Questo sistema ha fallito e sta facendo fallire il pianeta impoverendo la terra e aumentando i livelli di Co2. La desertificazione e fenomeni atmosferici violenti e improvvisi pregiudicano la produzione agricola e la sicurezza delle forniture alimentari. Allora non stupiamoci se ci sono ondate migratorie così consistenti. Sono persone che fuggono da condizioni precarie e senza futuro. Pagano anni di disastri creati della nostra economia. In attesa che i potenti del mondo prendano coscienza della crisi climatica, noi nel nostro piccolo possiamo quotidianamente fare qualcosa di importante. Partiamo dalla spesa e da alcuni accorgimenti: fare acquisti oculati, non sprecare, cucinare l’occorrente, ridurre drasticamente il consumo di carne e rivolgersi sempre ad allevamenti estensivi, organici e che rispettano il benessere animale, scegliere cibi di stagione e da agricoltura biologica e di prossimità, evitare prodotti con confezioni di plastica, impegnarsi nella raccolta differenziata.

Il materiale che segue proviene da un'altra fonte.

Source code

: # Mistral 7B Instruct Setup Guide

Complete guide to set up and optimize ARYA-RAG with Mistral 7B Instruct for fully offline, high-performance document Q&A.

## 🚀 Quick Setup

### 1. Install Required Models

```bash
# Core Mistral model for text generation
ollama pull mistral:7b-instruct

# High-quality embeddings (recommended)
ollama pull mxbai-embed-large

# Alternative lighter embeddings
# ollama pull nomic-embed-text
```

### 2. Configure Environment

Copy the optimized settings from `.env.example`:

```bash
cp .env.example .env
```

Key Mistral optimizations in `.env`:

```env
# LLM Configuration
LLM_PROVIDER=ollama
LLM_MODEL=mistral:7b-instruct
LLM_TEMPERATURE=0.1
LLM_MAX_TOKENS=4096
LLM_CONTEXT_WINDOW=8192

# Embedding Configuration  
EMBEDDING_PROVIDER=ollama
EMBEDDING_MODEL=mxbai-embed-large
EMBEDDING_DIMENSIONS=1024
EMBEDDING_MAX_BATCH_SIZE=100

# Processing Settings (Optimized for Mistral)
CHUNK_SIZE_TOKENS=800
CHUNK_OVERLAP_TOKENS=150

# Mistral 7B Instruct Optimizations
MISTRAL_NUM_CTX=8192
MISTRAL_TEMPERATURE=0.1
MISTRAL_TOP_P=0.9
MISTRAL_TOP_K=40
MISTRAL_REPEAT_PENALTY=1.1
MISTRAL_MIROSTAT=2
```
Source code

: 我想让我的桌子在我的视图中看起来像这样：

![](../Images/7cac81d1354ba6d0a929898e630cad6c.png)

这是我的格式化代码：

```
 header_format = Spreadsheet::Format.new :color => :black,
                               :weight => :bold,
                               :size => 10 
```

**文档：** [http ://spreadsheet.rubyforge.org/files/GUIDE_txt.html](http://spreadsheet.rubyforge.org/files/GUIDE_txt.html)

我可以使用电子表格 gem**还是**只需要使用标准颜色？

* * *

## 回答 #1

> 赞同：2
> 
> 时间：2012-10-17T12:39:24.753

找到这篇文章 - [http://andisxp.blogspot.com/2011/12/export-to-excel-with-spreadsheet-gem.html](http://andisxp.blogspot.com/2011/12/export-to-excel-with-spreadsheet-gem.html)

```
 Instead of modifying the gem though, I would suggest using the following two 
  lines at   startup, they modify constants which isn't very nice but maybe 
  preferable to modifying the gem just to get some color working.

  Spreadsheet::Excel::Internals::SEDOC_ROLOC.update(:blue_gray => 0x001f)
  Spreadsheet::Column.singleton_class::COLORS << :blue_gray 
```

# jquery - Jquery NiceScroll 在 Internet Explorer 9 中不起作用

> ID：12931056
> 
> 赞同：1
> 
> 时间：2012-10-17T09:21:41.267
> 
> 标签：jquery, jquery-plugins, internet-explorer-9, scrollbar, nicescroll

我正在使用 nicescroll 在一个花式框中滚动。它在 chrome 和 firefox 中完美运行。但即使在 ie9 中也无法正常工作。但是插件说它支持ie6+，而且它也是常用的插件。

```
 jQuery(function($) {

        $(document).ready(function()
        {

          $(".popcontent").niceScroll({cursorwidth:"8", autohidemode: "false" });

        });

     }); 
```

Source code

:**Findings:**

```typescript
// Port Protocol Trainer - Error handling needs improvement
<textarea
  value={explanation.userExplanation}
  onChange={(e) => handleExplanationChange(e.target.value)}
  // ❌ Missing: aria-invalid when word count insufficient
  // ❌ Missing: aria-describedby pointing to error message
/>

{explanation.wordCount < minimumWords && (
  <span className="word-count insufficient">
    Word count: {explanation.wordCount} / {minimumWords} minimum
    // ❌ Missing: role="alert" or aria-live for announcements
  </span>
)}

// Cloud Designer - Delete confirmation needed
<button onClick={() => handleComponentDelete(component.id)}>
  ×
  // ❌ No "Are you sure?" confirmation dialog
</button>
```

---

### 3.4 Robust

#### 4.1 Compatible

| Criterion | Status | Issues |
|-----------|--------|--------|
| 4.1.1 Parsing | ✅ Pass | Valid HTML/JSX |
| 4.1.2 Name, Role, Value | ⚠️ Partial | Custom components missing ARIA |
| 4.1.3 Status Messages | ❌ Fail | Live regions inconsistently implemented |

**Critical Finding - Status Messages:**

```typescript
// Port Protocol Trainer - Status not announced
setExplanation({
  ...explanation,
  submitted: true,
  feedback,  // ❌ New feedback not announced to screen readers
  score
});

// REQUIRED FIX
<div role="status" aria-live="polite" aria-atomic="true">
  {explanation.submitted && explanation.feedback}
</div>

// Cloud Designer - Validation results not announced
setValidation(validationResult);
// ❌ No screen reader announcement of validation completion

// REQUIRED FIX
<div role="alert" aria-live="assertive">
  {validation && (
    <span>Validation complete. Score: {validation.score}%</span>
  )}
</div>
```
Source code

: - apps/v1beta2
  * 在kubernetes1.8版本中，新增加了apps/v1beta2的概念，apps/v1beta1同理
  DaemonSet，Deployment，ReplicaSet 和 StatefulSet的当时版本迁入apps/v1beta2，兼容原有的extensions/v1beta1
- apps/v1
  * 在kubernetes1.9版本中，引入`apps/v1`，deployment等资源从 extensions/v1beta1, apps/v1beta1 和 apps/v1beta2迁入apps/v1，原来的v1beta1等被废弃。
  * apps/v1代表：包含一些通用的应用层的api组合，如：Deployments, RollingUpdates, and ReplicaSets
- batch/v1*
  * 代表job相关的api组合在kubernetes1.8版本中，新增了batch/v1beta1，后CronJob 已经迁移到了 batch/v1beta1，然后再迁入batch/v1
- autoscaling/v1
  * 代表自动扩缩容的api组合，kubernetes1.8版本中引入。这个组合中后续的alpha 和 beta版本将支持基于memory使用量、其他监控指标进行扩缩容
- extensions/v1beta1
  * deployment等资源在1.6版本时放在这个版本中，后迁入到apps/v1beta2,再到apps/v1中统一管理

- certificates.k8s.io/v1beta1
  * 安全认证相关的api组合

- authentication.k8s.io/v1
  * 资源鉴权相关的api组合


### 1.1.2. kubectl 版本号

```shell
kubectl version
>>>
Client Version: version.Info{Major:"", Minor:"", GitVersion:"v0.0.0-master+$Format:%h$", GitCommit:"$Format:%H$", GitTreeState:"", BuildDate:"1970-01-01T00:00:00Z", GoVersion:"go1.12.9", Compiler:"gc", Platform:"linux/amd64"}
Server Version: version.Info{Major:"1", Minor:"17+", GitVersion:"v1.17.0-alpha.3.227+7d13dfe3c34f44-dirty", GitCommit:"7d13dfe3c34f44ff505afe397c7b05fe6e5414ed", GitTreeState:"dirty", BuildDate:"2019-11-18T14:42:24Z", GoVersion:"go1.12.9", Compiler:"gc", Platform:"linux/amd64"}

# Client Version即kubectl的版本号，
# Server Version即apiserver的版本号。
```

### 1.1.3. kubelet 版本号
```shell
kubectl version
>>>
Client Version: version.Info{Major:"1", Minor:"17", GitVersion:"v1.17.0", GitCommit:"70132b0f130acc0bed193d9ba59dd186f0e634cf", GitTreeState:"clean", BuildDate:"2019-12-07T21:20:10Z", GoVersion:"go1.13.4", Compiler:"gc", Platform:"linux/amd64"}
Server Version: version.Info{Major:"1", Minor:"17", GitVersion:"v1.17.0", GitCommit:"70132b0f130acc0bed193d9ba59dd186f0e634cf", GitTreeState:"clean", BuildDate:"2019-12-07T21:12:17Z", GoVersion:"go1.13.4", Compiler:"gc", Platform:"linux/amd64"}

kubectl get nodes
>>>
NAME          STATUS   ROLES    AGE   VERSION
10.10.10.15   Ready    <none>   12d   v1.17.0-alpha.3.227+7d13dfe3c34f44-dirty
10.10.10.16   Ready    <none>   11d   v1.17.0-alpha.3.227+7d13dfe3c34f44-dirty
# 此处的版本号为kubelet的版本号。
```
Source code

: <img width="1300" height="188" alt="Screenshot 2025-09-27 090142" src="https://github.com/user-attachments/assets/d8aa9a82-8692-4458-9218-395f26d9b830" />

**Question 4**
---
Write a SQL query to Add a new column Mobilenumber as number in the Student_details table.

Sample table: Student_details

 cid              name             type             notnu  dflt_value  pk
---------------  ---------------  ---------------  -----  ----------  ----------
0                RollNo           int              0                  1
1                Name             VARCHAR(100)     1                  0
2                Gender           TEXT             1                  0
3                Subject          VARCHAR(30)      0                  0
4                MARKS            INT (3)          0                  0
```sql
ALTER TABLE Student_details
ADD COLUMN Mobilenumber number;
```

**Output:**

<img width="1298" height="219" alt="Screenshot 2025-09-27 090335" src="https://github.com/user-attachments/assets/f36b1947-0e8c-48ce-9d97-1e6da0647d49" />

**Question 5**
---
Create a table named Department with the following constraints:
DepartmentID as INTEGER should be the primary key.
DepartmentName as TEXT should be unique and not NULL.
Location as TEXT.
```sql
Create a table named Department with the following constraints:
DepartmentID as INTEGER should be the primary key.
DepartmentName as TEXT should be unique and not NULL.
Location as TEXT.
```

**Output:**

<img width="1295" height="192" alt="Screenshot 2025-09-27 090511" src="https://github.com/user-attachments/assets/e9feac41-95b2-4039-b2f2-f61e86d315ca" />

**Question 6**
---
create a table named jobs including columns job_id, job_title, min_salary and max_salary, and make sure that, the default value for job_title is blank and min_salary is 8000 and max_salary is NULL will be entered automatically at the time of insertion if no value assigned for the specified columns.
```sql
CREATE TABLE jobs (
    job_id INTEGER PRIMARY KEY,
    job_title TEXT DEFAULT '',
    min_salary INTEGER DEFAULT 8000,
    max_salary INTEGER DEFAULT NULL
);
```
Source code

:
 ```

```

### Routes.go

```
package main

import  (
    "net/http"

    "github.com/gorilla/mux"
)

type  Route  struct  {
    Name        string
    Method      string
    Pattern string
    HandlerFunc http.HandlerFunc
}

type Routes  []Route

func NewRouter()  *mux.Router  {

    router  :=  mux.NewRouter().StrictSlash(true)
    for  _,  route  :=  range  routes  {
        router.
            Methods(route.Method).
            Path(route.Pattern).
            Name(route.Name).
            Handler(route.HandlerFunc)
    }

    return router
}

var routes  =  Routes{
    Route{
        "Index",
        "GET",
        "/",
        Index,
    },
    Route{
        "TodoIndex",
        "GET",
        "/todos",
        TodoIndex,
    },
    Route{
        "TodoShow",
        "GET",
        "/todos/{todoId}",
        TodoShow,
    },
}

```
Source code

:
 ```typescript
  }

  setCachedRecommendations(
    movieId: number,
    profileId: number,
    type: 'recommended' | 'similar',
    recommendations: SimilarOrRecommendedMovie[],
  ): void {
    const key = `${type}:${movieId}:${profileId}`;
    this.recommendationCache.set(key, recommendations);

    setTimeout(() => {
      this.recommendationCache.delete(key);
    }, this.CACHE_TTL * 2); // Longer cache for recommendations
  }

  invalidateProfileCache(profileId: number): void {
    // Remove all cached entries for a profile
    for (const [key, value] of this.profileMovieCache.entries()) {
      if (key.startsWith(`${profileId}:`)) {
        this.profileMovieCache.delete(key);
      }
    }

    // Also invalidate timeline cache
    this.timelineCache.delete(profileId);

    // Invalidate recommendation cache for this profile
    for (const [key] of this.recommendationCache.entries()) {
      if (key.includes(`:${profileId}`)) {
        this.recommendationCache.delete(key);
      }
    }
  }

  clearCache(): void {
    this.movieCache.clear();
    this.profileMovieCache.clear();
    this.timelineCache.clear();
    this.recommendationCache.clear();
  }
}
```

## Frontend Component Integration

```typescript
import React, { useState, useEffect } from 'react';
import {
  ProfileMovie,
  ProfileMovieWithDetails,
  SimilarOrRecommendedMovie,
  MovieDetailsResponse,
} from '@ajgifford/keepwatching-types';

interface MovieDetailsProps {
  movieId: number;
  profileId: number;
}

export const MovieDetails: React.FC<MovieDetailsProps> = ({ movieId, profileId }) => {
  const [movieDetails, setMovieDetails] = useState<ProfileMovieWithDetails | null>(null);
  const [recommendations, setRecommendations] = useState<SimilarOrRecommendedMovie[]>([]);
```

C’è bisogno di una nuova visione sistemica, che metta in evidenza le esternalità positive di queste pratiche a dispetto di una economia che dilapida le risorse ambientali. Se ciò non avverrà, il dazio che dovremo pagare sarà impressionante e i costi che dovranno pagare le future generazioni diventeranno insostenibili. Ecco il terreno su cui si dovrà discutere nei prossimi anni di nuovo umanesimo, su cui si potrà costruire una politica degna di questo nome e vivere in una economia che non distrugge il bene comune, ma lo tutela e lo difende. È finito il tempo dell’indignazione o peggio dell’indifferenza. Bisogna agire e anche velocemente.